Del mismo modo, la visión de una prosperidad lejana pero feliz la puedes advertir hasta en la más absoluta de las miserias. Aunque el equipo esté en descenso, con una deuda monstruosa y haya enmohecido aquel delirio con acabados dorados y madera africana de Corts Valencianes. Aunque el club esté sostenido con la especulación cortoplacista y con la justa respiración asistida de un máximo accionista caricaturizado en las cabeceras más influyentes de la prensa internacional. Pero atraviesas las protestas previas a los partidos y ves una abundancia de gente joven, cuya vinculación con el club apenas ha estado alimentada ni de éxitos, ni de la alineación de carrerilla que cada generación mestallista ha tenido ocasión de disfrutar. En una etapa como la actual de sequía de noches europeas y en una sociedad en la que la oferta de ocio se ha disparado, en la que puedes pedir asilo en el City de Haaland o en la Kings League de Ibai, los chavales sostienen la bandera. Protegen la memoria, reivindican el fútbol que les han negado e iluminan una defensa del club que inspirará a estadios de otros países. Muchos son hinchas entre 16 y 26 años, la misma franja de edad que tenían los siete fundadores que hace 104 años y un día redactaron el acta fundacional del Valencia Football Club, intuyendo expectativas y sueños de representatividad, a las puertas de la larga primavera de los años 20.

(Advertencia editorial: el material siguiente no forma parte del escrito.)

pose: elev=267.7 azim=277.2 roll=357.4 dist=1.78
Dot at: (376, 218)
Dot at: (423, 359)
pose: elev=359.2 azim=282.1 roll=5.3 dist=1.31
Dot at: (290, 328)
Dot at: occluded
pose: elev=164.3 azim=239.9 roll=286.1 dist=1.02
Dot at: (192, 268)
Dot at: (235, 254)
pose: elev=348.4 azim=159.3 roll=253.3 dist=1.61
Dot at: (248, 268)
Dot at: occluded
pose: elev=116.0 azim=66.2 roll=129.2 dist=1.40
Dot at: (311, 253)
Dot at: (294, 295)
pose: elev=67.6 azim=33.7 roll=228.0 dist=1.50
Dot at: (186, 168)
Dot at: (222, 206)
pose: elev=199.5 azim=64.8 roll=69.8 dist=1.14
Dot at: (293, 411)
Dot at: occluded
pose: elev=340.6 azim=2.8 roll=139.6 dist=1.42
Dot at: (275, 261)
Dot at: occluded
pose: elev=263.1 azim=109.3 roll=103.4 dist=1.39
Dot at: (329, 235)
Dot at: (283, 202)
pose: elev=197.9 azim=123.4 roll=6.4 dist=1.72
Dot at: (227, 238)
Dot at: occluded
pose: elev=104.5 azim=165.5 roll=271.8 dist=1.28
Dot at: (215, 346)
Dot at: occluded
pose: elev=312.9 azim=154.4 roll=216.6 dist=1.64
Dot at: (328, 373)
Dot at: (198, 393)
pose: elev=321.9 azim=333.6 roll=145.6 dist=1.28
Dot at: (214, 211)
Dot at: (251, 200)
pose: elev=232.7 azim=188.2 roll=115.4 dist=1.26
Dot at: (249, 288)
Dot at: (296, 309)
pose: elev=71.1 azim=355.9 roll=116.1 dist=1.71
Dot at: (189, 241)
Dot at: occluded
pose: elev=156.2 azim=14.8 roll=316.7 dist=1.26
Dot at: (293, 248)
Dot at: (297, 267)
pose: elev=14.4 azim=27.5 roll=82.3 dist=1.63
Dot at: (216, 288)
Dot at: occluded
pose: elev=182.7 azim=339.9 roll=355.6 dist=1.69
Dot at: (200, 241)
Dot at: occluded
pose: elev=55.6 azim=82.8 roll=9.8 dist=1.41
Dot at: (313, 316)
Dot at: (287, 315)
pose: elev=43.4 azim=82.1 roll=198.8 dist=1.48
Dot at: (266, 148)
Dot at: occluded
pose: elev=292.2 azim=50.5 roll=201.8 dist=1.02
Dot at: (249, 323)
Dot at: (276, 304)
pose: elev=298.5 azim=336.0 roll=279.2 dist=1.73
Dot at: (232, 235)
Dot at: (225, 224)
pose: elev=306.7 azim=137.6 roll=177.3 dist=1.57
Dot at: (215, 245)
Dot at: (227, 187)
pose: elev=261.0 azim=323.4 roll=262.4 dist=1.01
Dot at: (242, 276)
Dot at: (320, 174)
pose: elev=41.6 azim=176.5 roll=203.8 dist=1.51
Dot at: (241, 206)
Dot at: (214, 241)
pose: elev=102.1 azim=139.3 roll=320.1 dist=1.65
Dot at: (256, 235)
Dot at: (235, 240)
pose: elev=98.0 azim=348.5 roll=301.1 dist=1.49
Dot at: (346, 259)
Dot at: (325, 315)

Un siglo después, sus más legítimos herederos no saben si volverán a escuchar el himno de la Champions en el viejo Mestalla, pero guardan fidelidad gritando frente a las lonas de Mundo y Kempes. Incuban una futura cultura de club resistente y sensata. El Valencia será lo que ellos quieran. Hay momentos en los que, aunque no tengas más pruebas que tu simple educación de numerada descubierta sector 7, en mitad del desastre reconoces una rebeldía antigua, el pálpito de que el futuro ya se ha ganado. Y es la garantía de una expresión juvenil por la que el valencianismo recuperará su club y lo levantará desde la división que sea. Será la gran victoria.